Lorsqu'elle se réveilla le lendemain, Dia se sentait beaucoup mieux. Les peurs de la nuit avaient disparu, effacées par la présence réconfortante de son Fantôme, dissipées par les premières lueurs du jour. Il n'en restait plus qu'un vague souvenir, quelques bribes de songe indistinctes condamnées à l'oubli. C'est souriante que la jeune femme descendit l'escalier, les cheveux parfaitement coiffés et la tenue bien ajustée.
Marylène était assise en bas, dans son fauteuil habituel, brodant tranquillement. Quand la servante entra, elle leva les yeux vers elle, ralentissant à peine le rythme de son aiguille. Dans son regard se lisait un mélange de mépris et de dégoût – mais Dia s'y était faite. La bourgeoise secoua la tête, réprobatrice.
– Tu m'as l'air de bonne humeur, lâcha-t-elle sèchement.
Surprise, la jeune femme s'immobilisa. Qu'avait-elle fait de mal ?
– Oui madame, répondit-elle prudente.
– On dirait que cela te réussit bien de te lever tard.
Dia jeta un bref coup d'œil par la fenêtre et vit que le jour était levé depuis longtemps. D'ordinaire, la jeune femme se réveillait lorsque les premiers rayons du soleil filtraient par sa lucarne – quand ils venaient caresser son visage, c'est qu'il était temps de sortir du lit. Elle se maudit de s'être endormie si tard la veille.
– Excusez-moi madame.
Marylène ne releva pas, se contentant d'un bref regard désapprobateur. Les excuses étaient acceptées.
– Va chercher l'eau. Et dépêche-toi, tu as du travail.
La bourgeoise se concentra à nouveau sur son ouvrage. Dia, comme elle ne la regardait plus, esquissa un sourire, car elle appréciait aller à la fontaine. Du moins à l'aller, quand les seaux étaient encore vides et légers.
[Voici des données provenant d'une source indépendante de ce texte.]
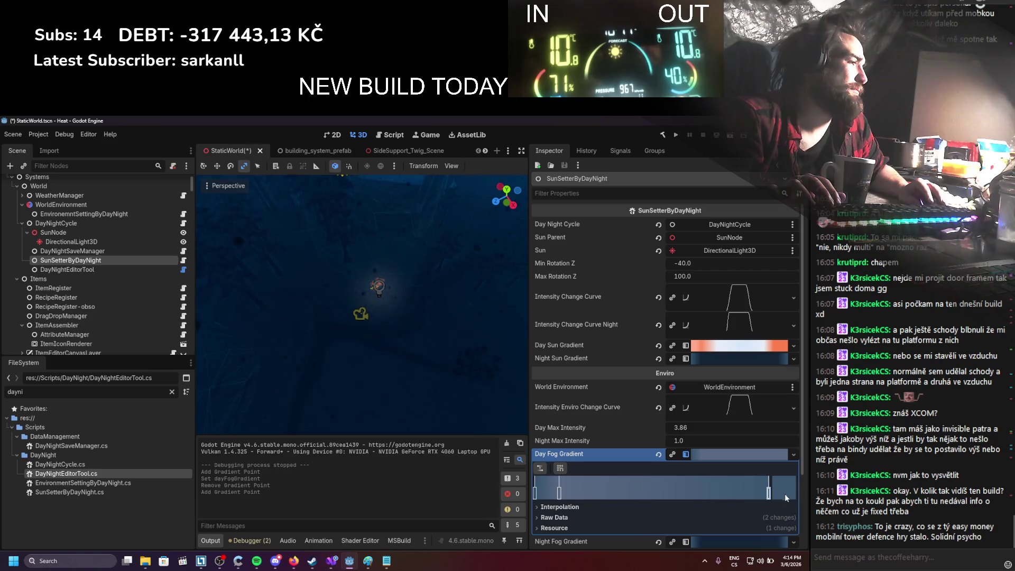
# Step: Add another Day Fog Gradient stop near the right end, save the scene, and go to Visual Studio
pyautogui.click(732, 489)
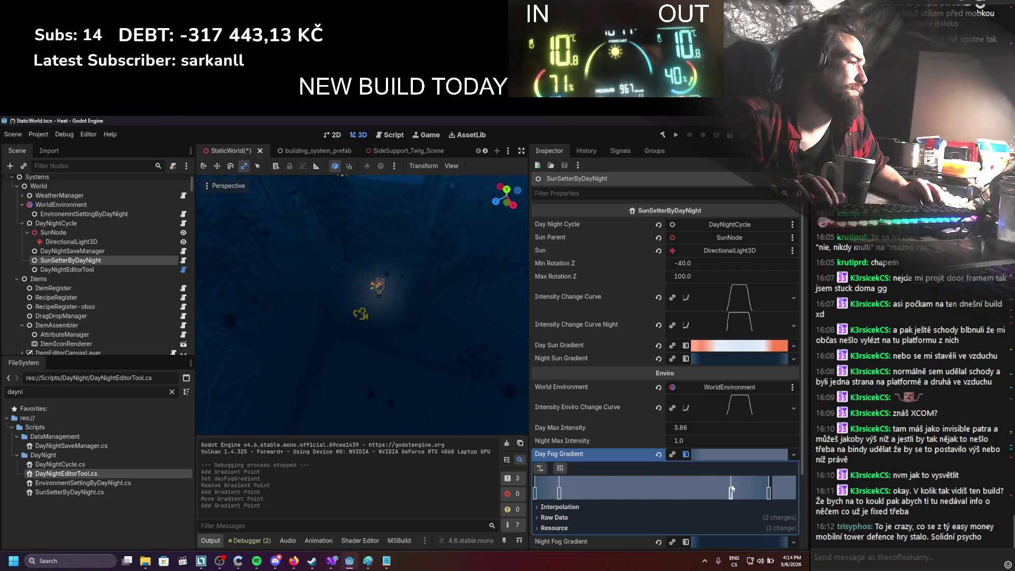
pyautogui.click(743, 490)
pyautogui.scroll(-3, 633, 399)
pyautogui.press('ctrl+s')
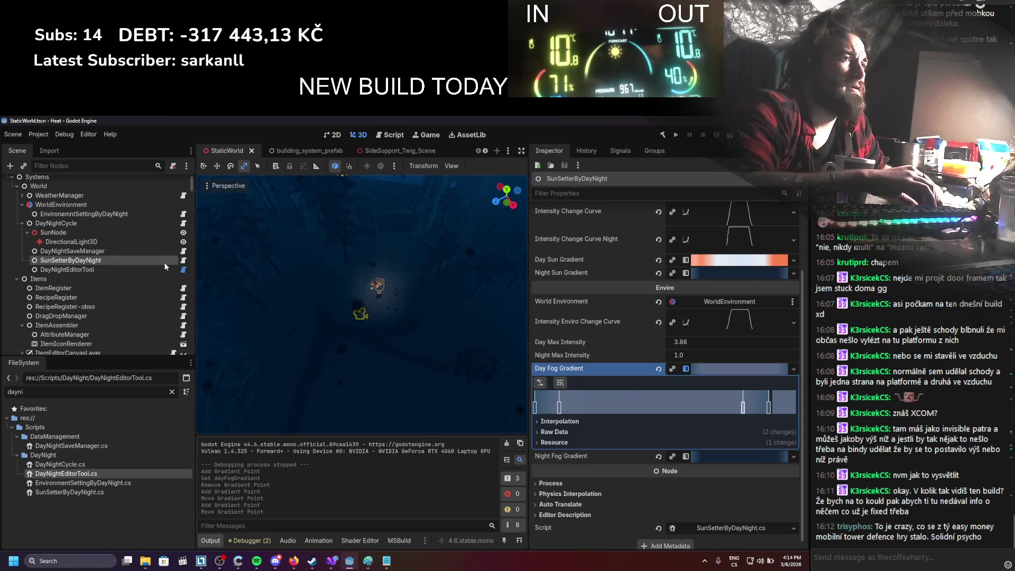
pyautogui.click(331, 560)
Ainsi, elle échappait, perdue dans ses pensées, au regard condescendant de Marylène.
Dia empoigna les seaux de bois et s'en alla, loin de la présence dédaigneuse de la bourgeoise.
Les rues de Diluculum étaient tortueuses, et il était aisé de se perdre dans ce labyrinthe jonché d'immondices. Ici, une commerçante vantait à grands cris la saveur de ses tourtes. Là, une petite bande d'enfants dépenaillés se couraient après en riant, évitant de justesse quelques oies livrées à elles-mêmes. Les bâtons qui leur faisaient office d'épées menaçaient souvent de faire trébucher les passants, mais ils ne semblaient même pas s'en rendre compte, tout à leur jeu.
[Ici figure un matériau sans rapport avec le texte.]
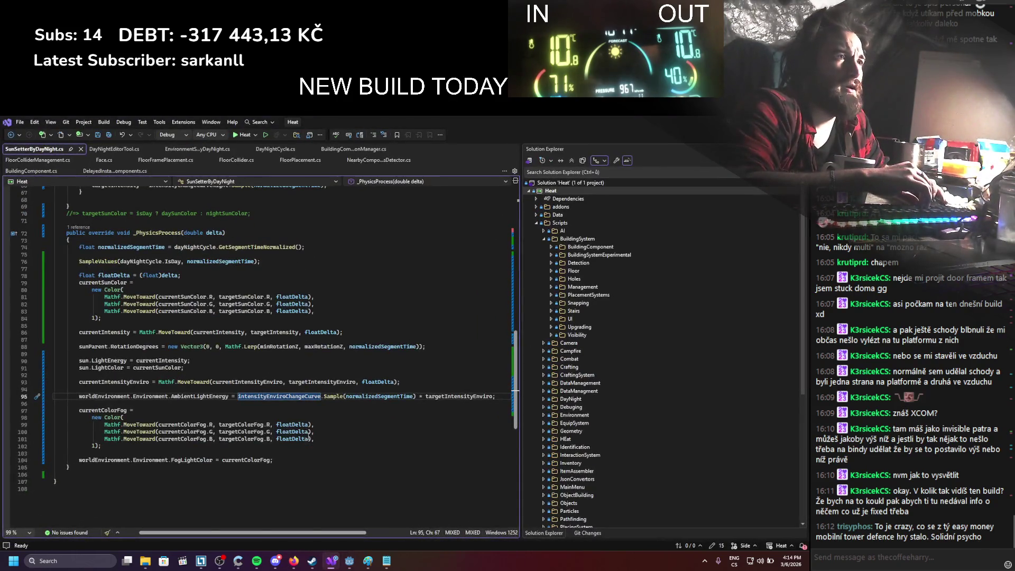
# Step: Add an [Export] private float speed field at the top of the class and save
pyautogui.scroll(5, 290, 403)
Dia trouva facilement son chemin ; cela faisait longtemps qu'elle l'empruntait. Au fil des années, elle s'était dotée d'une grande connaissance de cette partie-ci de la ville, pourtant l'une des plus vastes de Sigice. Seule Lux, la capitale, la surpassait en taille.
Elle trouva la fontaine déserte. Cela n'avait rien d'étonnant. Les servantes chargées de corvée d'eau venaient à l'aube – comme elle aurait dû le faire – et il était encore trop tôt pour être bousculé par des commis de cuisine pressés. Cela n'était pas pour arranger le moral de Dia. Toute sa bonne humeur s'était évaporée sur le trajet, laissant place à une amertume qu'elle ne connaissait que trop bien, un sentiment de haine âpre qui s'intensifiait un peu plus chaque jour qu'elle travaillait pour ses maîtres.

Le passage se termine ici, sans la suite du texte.